TASK STATEMENT - Where a line contains the word "strategy", copy that line from the records below.

DATA TO USE -

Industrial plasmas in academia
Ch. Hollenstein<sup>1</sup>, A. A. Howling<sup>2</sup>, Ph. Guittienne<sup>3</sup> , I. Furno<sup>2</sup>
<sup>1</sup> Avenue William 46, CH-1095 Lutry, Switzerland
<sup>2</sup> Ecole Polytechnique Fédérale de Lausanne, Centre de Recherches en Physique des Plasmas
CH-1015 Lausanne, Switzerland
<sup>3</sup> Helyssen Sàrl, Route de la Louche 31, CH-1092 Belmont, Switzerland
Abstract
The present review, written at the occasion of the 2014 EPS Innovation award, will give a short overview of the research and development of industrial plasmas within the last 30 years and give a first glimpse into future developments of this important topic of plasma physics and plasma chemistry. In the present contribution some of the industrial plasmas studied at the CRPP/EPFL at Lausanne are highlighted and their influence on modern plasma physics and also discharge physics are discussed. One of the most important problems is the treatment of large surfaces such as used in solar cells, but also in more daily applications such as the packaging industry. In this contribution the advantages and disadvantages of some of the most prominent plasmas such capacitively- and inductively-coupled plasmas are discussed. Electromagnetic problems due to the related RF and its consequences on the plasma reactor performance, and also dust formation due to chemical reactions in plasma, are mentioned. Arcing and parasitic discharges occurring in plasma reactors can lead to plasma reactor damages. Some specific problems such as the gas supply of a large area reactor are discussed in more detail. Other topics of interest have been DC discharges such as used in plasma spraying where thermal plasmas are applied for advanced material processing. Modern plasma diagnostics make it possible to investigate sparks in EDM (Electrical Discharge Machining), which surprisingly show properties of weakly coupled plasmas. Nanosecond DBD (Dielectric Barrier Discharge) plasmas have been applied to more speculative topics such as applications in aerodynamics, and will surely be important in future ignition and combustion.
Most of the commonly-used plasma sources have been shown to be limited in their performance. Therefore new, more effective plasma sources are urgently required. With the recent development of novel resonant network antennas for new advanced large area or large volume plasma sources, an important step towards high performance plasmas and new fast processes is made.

...

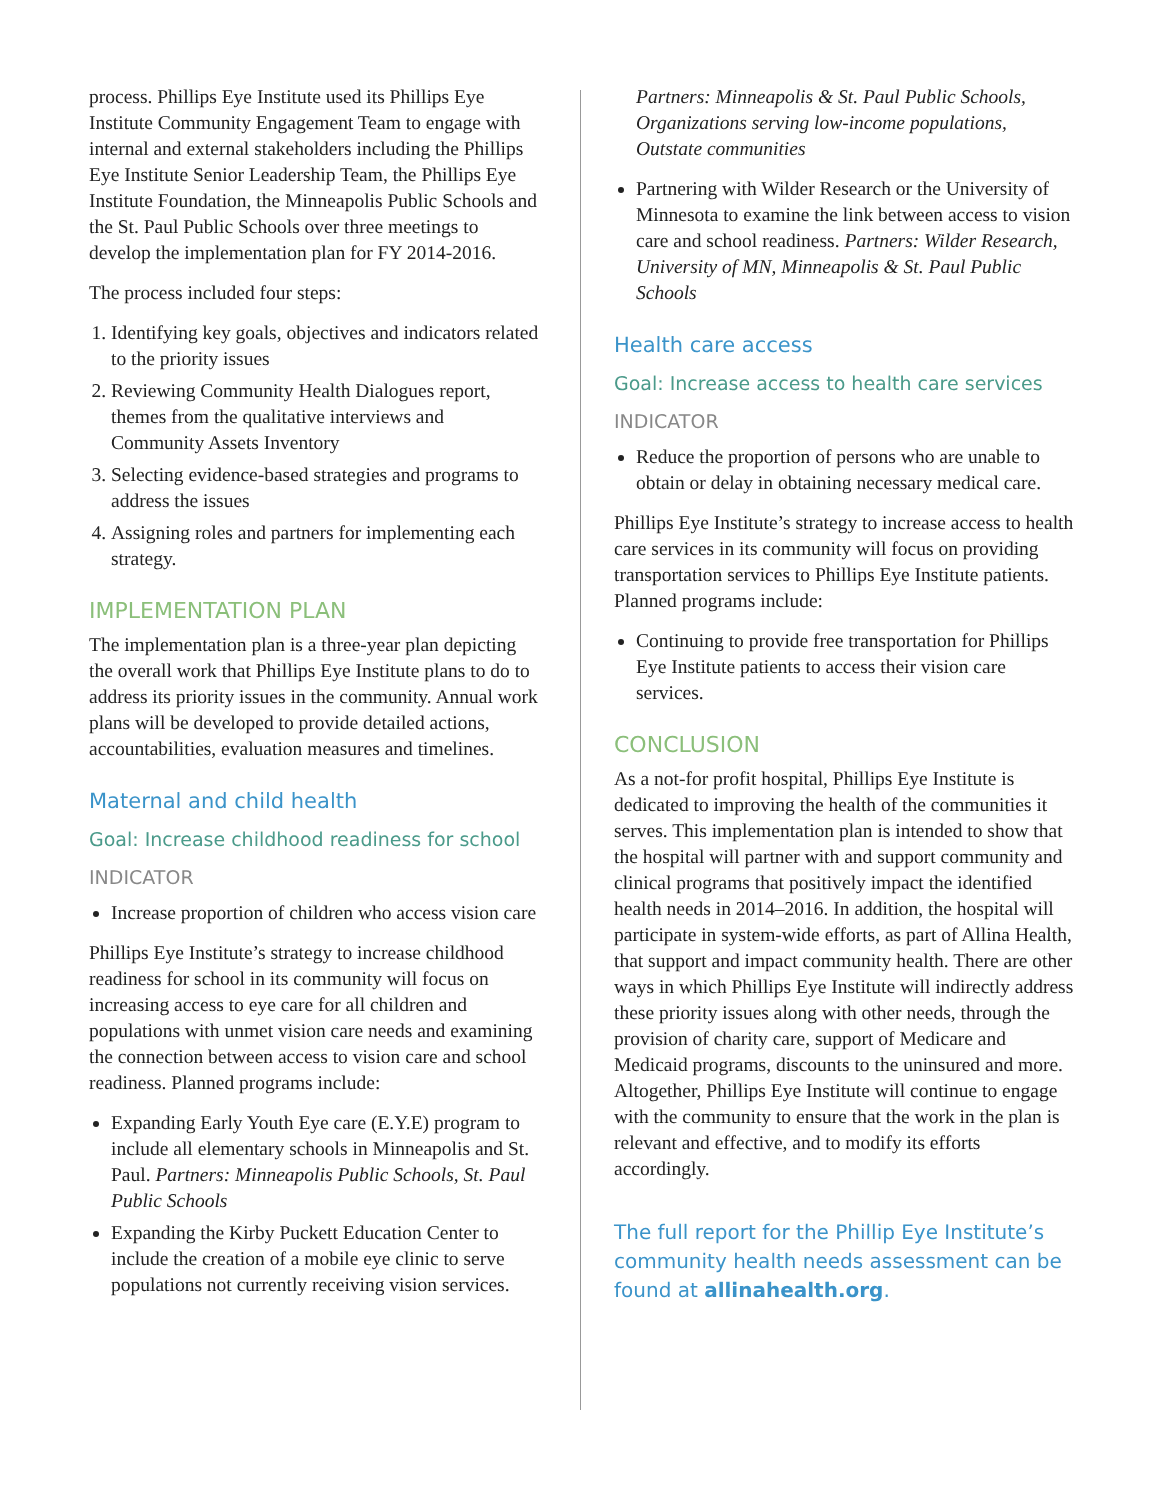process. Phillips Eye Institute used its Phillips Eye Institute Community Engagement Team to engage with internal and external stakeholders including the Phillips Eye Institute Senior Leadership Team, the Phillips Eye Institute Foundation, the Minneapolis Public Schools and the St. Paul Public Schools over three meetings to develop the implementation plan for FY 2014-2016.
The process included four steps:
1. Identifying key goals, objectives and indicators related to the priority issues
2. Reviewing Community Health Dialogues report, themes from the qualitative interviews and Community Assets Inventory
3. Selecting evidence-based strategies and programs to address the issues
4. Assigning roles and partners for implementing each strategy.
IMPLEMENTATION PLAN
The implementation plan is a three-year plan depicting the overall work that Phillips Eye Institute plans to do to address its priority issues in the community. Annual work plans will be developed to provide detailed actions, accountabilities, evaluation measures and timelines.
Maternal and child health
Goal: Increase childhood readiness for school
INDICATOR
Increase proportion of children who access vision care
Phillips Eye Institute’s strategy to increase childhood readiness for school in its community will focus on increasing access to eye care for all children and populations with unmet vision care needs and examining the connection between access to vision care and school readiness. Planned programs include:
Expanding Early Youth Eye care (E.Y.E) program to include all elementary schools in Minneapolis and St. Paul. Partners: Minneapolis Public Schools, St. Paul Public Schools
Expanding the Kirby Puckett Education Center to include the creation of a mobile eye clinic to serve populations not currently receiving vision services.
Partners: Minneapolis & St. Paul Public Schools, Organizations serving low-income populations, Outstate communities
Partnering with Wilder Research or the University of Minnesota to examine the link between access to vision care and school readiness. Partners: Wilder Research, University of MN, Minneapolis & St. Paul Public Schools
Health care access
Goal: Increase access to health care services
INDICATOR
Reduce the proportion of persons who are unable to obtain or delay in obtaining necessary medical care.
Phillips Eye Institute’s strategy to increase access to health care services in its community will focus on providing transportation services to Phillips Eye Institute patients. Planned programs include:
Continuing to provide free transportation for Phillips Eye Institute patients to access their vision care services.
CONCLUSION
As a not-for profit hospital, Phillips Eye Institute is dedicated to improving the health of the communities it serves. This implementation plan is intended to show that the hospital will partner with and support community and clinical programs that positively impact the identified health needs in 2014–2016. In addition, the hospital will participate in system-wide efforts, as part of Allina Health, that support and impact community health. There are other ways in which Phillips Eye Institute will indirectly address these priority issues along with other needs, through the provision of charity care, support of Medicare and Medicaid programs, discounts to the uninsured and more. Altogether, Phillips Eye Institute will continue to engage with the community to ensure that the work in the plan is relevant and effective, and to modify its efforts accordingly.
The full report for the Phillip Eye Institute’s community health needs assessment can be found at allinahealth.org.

SOLUTION FOR THIS PROBLEM -
4. Assigning roles and partners for implementing each strategy.
Phillips Eye Institute’s strategy to increase childhood readiness for school in its community will focus on increasing access to eye care for all children and populations with unmet vision care needs and examining the connection between access to vision care and school readiness. Planned programs include:
Phillips Eye Institute’s strategy to increase access to health care services in its community will focus on providing transportation services to Phillips Eye Institute patients. Planned programs include:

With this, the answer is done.